→ Problem statement: Count every line below that holds "cases". The answer is the number alone.

Source records:
════════════════════

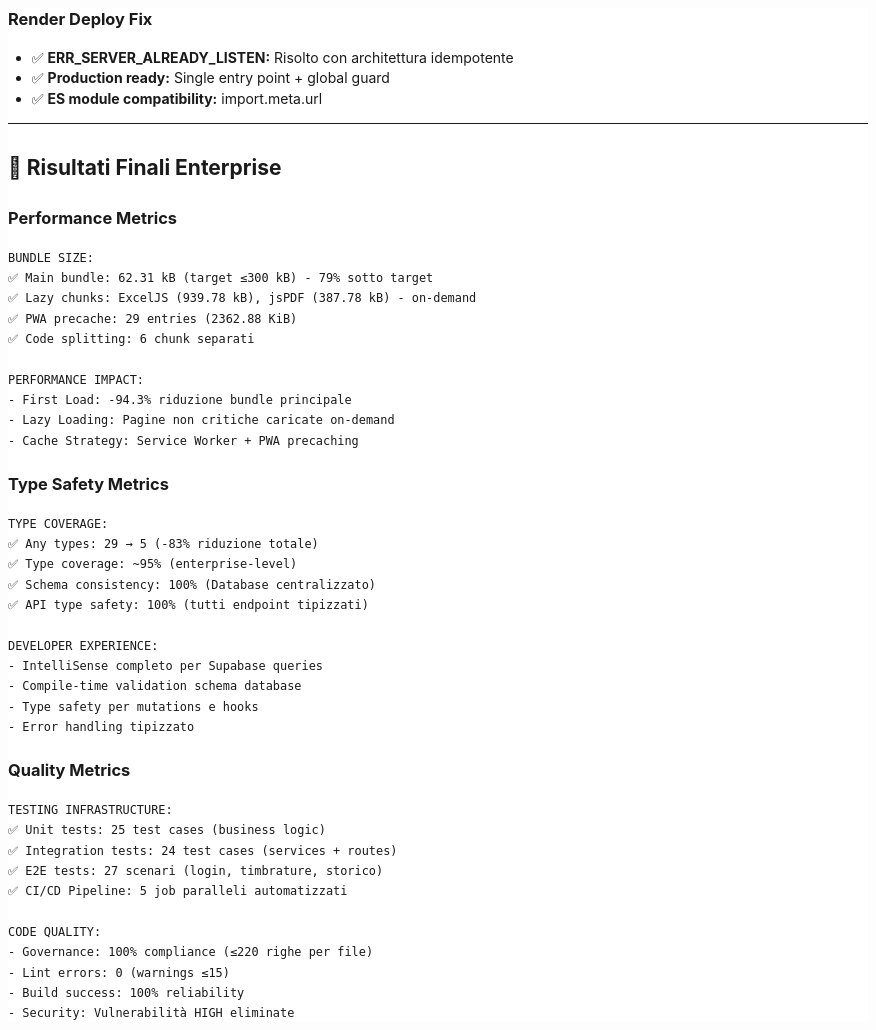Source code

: ### Render Deploy Fix
- ✅ **ERR_SERVER_ALREADY_LISTEN:** Risolto con architettura idempotente
- ✅ **Production ready:** Single entry point + global guard
- ✅ **ES module compatibility:** import.meta.url

---

## 🎯 Risultati Finali Enterprise

### Performance Metrics
```
BUNDLE SIZE:
✅ Main bundle: 62.31 kB (target ≤300 kB) - 79% sotto target
✅ Lazy chunks: ExcelJS (939.78 kB), jsPDF (387.78 kB) - on-demand
✅ PWA precache: 29 entries (2362.88 KiB)
✅ Code splitting: 6 chunk separati

PERFORMANCE IMPACT:
- First Load: -94.3% riduzione bundle principale
- Lazy Loading: Pagine non critiche caricate on-demand
- Cache Strategy: Service Worker + PWA precaching
```

### Type Safety Metrics
```
TYPE COVERAGE:
✅ Any types: 29 → 5 (-83% riduzione totale)
✅ Type coverage: ~95% (enterprise-level)
✅ Schema consistency: 100% (Database centralizzato)
✅ API type safety: 100% (tutti endpoint tipizzati)

DEVELOPER EXPERIENCE:
- IntelliSense completo per Supabase queries
- Compile-time validation schema database
- Type safety per mutations e hooks
- Error handling tipizzato
```

### Quality Metrics
```
TESTING INFRASTRUCTURE:
✅ Unit tests: 25 test cases (business logic)
✅ Integration tests: 24 test cases (services + routes)
✅ E2E tests: 27 scenari (login, timbrature, storico)
✅ CI/CD Pipeline: 5 job paralleli automatizzati

CODE QUALITY:
- Governance: 100% compliance (≤220 righe per file)
- Lint errors: 0 (warnings ≤15)
- Build success: 100% reliability
- Security: Vulnerabilità HIGH eliminate
```
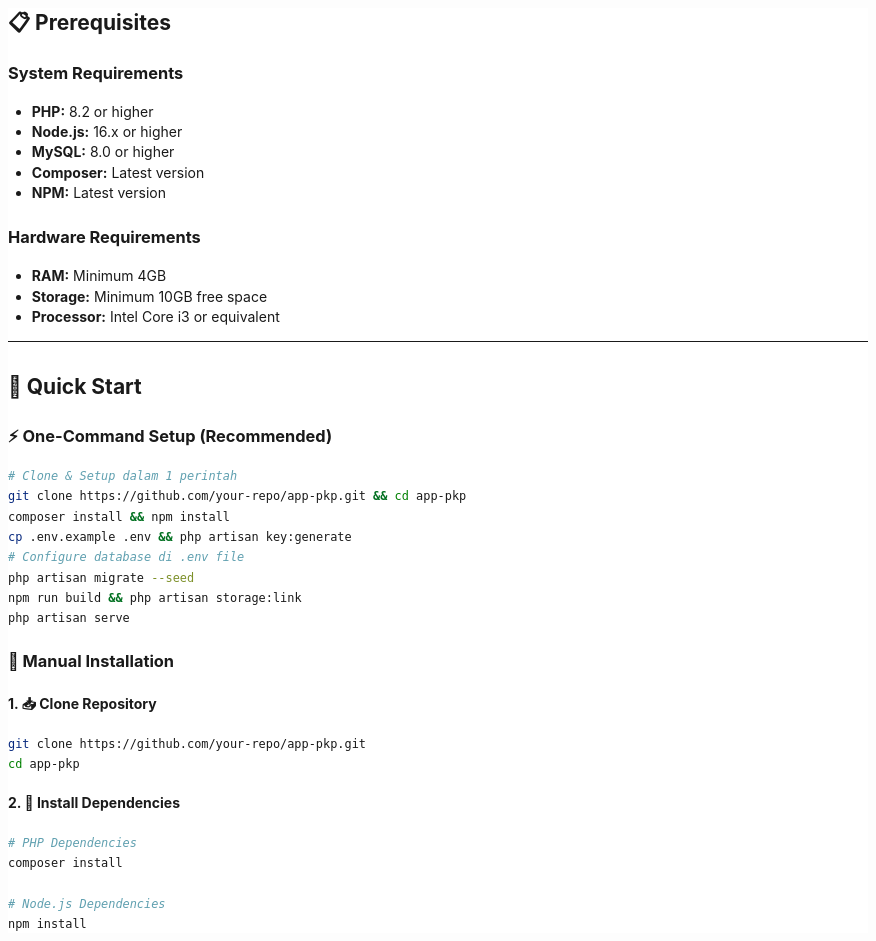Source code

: 
## 📋 Prerequisites

### System Requirements

-   **PHP:** 8.2 or higher
-   **Node.js:** 16.x or higher
-   **MySQL:** 8.0 or higher
-   **Composer:** Latest version
-   **NPM:** Latest version

### Hardware Requirements

-   **RAM:** Minimum 4GB
-   **Storage:** Minimum 10GB free space
-   **Processor:** Intel Core i3 or equivalent

---

## 🚀 Quick Start

### ⚡ One-Command Setup (Recommended)

```bash
# Clone & Setup dalam 1 perintah
git clone https://github.com/your-repo/app-pkp.git && cd app-pkp
composer install && npm install
cp .env.example .env && php artisan key:generate
# Configure database di .env file
php artisan migrate --seed
npm run build && php artisan storage:link
php artisan serve
```

### 🎯 Manual Installation

#### 1. 📥 Clone Repository

```bash
git clone https://github.com/your-repo/app-pkp.git
cd app-pkp
```

#### 2. 🔧 Install Dependencies

```bash
# PHP Dependencies
composer install

# Node.js Dependencies
npm install
```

════════════════════

→ The answer: 2